• PROBLEM
State how many lines in the entries below include the string "locally", and give nothing beyond that number.

------ DATA TO EXAMINE

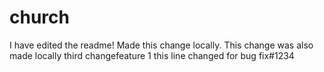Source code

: church
======

I have edited the readme!
Made this change locally.
This change was also made locally
third changefeature 1
this line changed for bug fix#1234
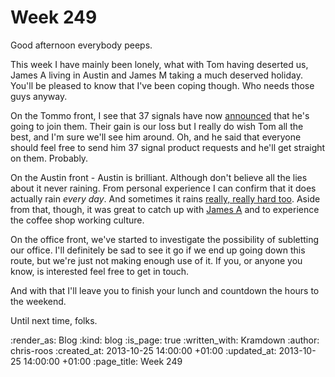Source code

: Week 249
========

Good afternoon everybody peeps.

This week I have mainly been lonely, what with Tom having deserted us, James A living in Austin and James M taking a much deserved holiday. You'll be pleased to know that I've been coping though. Who needs those guys anyway.

On the Tommo front, I see that 37 signals have now [announced](http://37signals.com/svn/posts/3663-tom-ward-zach-waugh-join-37signals) that he's going to join them. Their gain is our loss but I really do wish Tom all the best, and I'm sure we'll see him around. Oh, and he said that everyone should feel free to send him 37 signal product requests and he'll get straight on them. Probably.

On the Austin front - Austin is brilliant. Although don't believe all the lies about it never raining. From personal experience I can confirm that it does actually rain *every day*. And sometimes it rains [really, really hard too](http://republicofaustin.com/2013/10/13/acl-fest-2013-flooding-pictures-weekend-2/). Aside from that, though, it was great to catch up with [James A](/james-adam) and to experience the coffee shop working culture.

On the office front, we've started to investigate the possibility of subletting our office. I'll definitely be sad to see it go if we end up going down this route, but we're just not making enough use of it. If you, or anyone you know, is interested feel free to get in touch.

And with that I'll leave you to finish your lunch and countdown the hours to the weekend.

Until next time, folks.

:render_as: Blog
:kind: blog
:is_page: true
:written_with: Kramdown
:author: chris-roos
:created_at: 2013-10-25 14:00:00 +01:00
:updated_at: 2013-10-25 14:00:00 +01:00
:page_title: Week 249
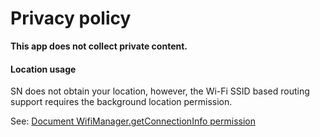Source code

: # Privacy policy

**This app does not collect private content.**

#### Location usage

SN does not obtain your location, however, the Wi-Fi SSID based routing support requires the
background location permission.

See: [Document WifiManager.getConnectionInfo permission](https://github.com/aosp-mirror/platform_frameworks_base/commit/e42dd31b3f656f33be99fd37f26e07557d163b54#diff-87dc47bf75c6bbb0d746d9671c2aedf6)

------------

• SOLUTION FOR THIS TASK
2